Contratos de carência, deveria ser desde logo a designação dos mesmos, na minha humilde opinião, para evitar as problemáticas interpretações e considerações.
Uma abordagem mais simplista e prática, à questão dos contratos de associação para o ensino privado, remeter-nos-ia para a lei pura e dura, que Nuno Crato, Ministro da Educação do governo PSD/CDS, tão bem lembrou o ano passado em Junho de 2015. Nesse comunicado é muito explícito, ao dizer que os contratos de associação não visam salvaguardar qualquer tipo de liberdade de escolha ou opção entre o ensino público e privado, mas sim suprimir carências da oferta pública em zonas onde estas se verifiquem. Depreendendo-se, facilmente, que tudo o que não seja enquadrado nestas premissas, é ilegal e configura um benefício a uma atividade económica privada, utilizando fundos públicos para o efeito.

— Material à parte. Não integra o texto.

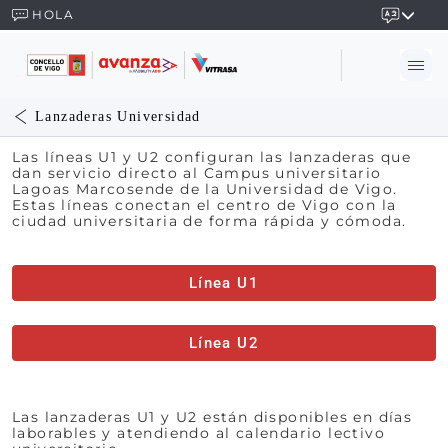
HOLA
Lanzaderas Universidad
Las líneas U1 y U2 configuran las lanzaderas que
dan servicio directo al Campus universitario
Lagoas Marcosende de la Universidad de Vigo.
Estas líneas conectan el centro de Vigo con la
ciudad universitaria de forma rápida y cómoda.
Línea U1
Línea U2
Las lanzaderas U1 y U2 están disponibles en días
laborables y atendiendo al calendario lectivo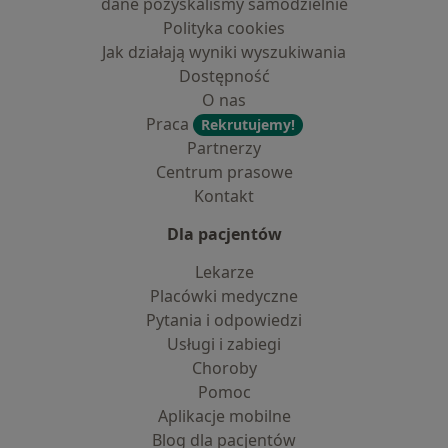
dane pozyskaliśmy samodzielnie
Polityka cookies
Jak działają wyniki wyszukiwania
Dostępność
O nas
Praca
Rekrutujemy!
Partnerzy
Centrum prasowe
Kontakt
Dla pacjentów
Lekarze
Placówki medyczne
Pytania i odpowiedzi
Usługi i zabiegi
Choroby
Pomoc
Aplikacje mobilne
Blog dla pacjentów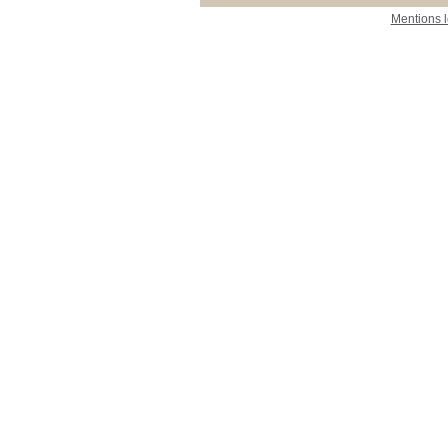
Mentions 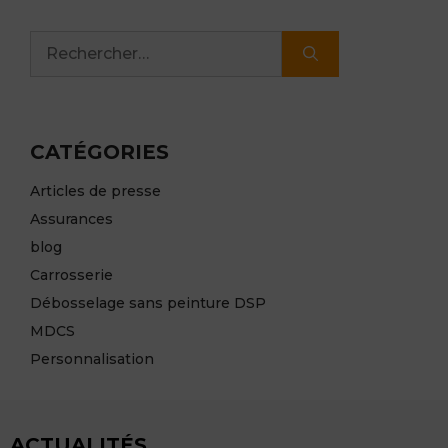
Rechercher :
CATÉGORIES
Articles de presse
Assurances
blog
Carrosserie
Débosselage sans peinture DSP
MDCS
Personnalisation
ACTUALITÉS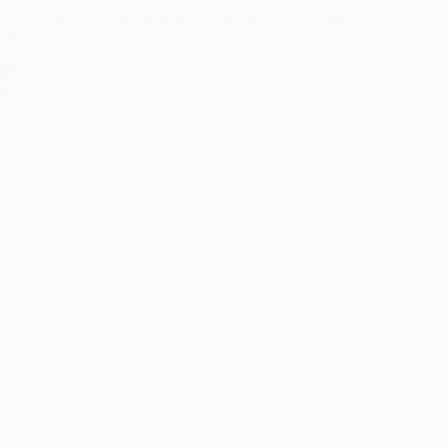
La cruauté de la répression de Trump contre les réfugiés
afghans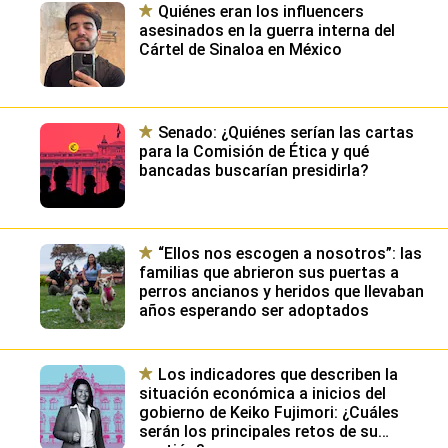
Quiénes eran los influencers
asesinados en la guerra interna del
Cártel de Sinaloa en México
Senado: ¿Quiénes serían las cartas
para la Comisión de Ética y qué
bancadas buscarían presidirla?
“Ellos nos escogen a nosotros”: las
familias que abrieron sus puertas a
perros ancianos y heridos que llevaban
años esperando ser adoptados
Los indicadores que describen la
situación económica a inicios del
gobierno de Keiko Fujimori: ¿Cuáles
serán los principales retos de su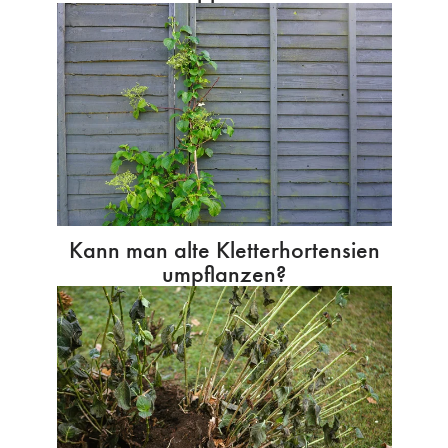
Kann man alte Kletterhortensien
umpflanzen?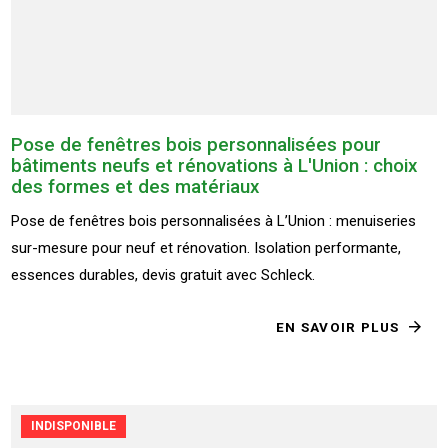
Pose de fenêtres bois personnalisées pour
bâtiments neufs et rénovations à L'Union : choix
des formes et des matériaux
Pose de fenêtres bois personnalisées à L’Union : menuiseries
sur-mesure pour neuf et rénovation. Isolation performante,
essences durables, devis gratuit avec Schleck.
EN SAVOIR PLUS
INDISPONIBLE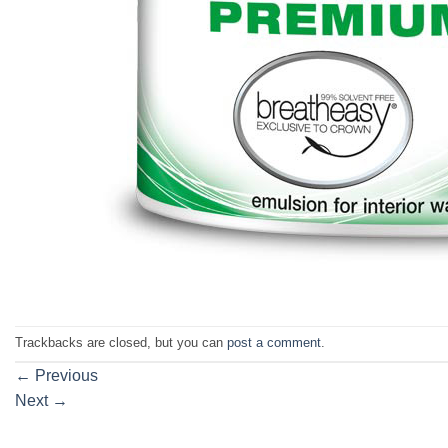
Trackbacks are closed, but you can
post a comment
.
←
Previous
Next
→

Uma abordagem mais cuidada, levanta outro tipo de questões, problemas profundos que atravessam de forma transversal a nossa sociedade e que explicam a crise económica e social que hoje vivemos. O carácter cíclico de quase tudo na vida, permite sempre consultar escritos de autores, que algures na linha do tempo, já se debruçaram e escreveram sobre o tema, sendo por vezes surpreendente, a enorme quantidade de similaridades com a nossa atualidade. Gustave Le Bon, em “Ontem e Amanhã (Pensamentos Breves)”, refere-se a determinada altura, na questão da decadência dos povos, à substituição do egoísmo individual pelo egoísmo coletivo: “A decadência de um povo começa quando, amolecido pelo bem-estar e tornado incapaz de esforços, ele substitui o egoísmo individual pelo egoísmo coletivo, busca obter um máximo de tranquilidade com um mínimo de trabalho e mostra-se incapaz de se adaptar às necessidades novas que o progresso de uma civilização sempre exige”.

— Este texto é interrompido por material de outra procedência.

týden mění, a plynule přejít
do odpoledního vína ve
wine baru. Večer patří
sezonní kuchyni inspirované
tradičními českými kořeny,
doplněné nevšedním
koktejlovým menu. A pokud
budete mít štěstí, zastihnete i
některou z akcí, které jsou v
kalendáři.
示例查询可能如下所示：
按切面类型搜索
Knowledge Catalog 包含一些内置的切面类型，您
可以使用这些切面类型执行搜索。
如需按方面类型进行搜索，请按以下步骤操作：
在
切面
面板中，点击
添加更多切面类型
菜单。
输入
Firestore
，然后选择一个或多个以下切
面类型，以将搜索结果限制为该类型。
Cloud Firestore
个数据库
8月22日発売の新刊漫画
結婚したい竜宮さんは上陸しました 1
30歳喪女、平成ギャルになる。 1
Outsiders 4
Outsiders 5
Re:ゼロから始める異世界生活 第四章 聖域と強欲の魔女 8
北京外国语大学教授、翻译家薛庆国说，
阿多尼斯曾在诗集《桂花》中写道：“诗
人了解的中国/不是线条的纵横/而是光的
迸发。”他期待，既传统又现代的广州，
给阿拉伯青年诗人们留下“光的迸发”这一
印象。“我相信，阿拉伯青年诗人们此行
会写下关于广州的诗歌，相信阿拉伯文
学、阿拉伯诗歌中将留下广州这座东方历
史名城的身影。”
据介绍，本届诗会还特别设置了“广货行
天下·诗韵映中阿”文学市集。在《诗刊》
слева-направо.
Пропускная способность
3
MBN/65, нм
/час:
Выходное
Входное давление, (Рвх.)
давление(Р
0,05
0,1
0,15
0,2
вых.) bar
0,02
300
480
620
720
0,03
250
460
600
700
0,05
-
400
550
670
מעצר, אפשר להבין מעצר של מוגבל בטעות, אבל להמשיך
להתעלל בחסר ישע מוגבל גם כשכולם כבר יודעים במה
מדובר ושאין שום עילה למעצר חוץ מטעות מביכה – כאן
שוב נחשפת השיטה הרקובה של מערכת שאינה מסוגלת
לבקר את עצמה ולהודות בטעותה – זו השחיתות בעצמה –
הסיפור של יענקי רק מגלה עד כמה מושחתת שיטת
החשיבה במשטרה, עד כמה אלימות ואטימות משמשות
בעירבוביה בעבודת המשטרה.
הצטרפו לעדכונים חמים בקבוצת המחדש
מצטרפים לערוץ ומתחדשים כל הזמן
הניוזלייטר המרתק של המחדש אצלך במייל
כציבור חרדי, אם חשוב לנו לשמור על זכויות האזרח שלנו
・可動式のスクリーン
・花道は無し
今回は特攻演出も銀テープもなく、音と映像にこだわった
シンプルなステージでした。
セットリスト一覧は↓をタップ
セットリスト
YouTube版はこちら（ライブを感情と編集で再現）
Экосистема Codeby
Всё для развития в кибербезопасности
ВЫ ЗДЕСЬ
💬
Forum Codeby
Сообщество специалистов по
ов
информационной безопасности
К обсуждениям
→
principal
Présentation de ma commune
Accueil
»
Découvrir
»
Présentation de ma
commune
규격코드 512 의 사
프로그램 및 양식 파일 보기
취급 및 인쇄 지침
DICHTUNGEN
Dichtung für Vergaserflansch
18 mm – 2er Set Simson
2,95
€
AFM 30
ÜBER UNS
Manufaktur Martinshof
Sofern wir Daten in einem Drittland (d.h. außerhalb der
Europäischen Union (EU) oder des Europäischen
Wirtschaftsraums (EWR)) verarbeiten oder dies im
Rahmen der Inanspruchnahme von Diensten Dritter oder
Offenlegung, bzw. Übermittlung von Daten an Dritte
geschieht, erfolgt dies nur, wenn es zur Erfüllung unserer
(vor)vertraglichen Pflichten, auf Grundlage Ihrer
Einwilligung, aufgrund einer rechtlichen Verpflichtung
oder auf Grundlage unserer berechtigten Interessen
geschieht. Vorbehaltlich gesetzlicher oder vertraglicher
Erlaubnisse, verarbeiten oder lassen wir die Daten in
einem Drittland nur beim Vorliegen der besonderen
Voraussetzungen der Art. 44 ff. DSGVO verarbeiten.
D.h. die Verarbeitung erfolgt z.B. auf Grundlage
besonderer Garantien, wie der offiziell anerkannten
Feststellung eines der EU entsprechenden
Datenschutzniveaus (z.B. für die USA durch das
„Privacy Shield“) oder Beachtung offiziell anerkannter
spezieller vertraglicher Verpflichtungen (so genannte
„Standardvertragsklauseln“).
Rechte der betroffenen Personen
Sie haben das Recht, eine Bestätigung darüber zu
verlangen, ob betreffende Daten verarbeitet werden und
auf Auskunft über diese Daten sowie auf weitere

Conseguimos sempre unanimidade nas intenções, seguida de uma profunda divisão nas formas, caindo assim, invariavelmente, no impasse e na impossibilidade de reformar o País para as exigências a que o futuro obriga. Nesta discussão, em particular, a incoerência e a hipocrisia, têm sido rainhas, senão vejamos:
- É comum falar na necessidade de eliminar as “gorduras do Estado”, mas esbarra sempre no interesse de determinados sectores da nossa sociedade, aquilo a que também chamamos de “lobbys”;
- A coligação PSD/CDS, que durante anos a fio defenderam menos Estado na economia, defendem agora uma atividade privada suportada por financiamento público, aqueles a quem eles apelidam de “subsídio-dependentes”;
- Refere-se o serviço público, num ensino que não garante qualquer tipo de equidade no acesso, seja por parte de professores, seja por parte de alunos;
- Destaca-se que os valores em questão, serão uma “gota de água” no orçamento de Estado, o que é irrelevante para o caso, mas que ainda é mais assustador, porque se para esta dimensão já assistimos na imprensa a uma campanha de desinformação brutal, somos levados a acreditar que outras dimensões serão intocáveis;
- O ataque cobarde, com uma situação resolvida há 14 anos, ao Ministro da Educação, é revelador da resistência que irá sempre haver por parte daqueles que ousarem desafiar os lobbys instituídos, trazendo de imediato à memória Henrique Gomes, Secretário de Estado da Energia do anterior Governo, que pretendia falar no ISEG sobre as rendas excessivas à EDP e foi impedido, resultando na sua saída;
- Não querendo confundir a árvore com a floresta, para evitar qualquer tipo de diabolização do ensino privado, convém frisar que estamos a falar apenas de 3% da rede (os abrangidos por estes contratos), sendo que o ensino privado desempenha um papel importante na educação do nosso País e na supressão de muitas necessidades ainda existentes.

Na melhor das hipóteses, dentro do meu otimismo exacerbado, quero acreditar que estas situações serão apenas “dores de crescimento”, de uma Democracia jovem, ainda muito permissiva relativamente aos sectores mais conservadores, que durante muito, demasiado, tempo decidiram os destinos deste País. Sinceramente espero que se cumpra a lei, que o Ministro não ceda nesta questão e que possa ser a rampa de lançamento, para outras reformas tão necessárias para o nosso futuro próximo.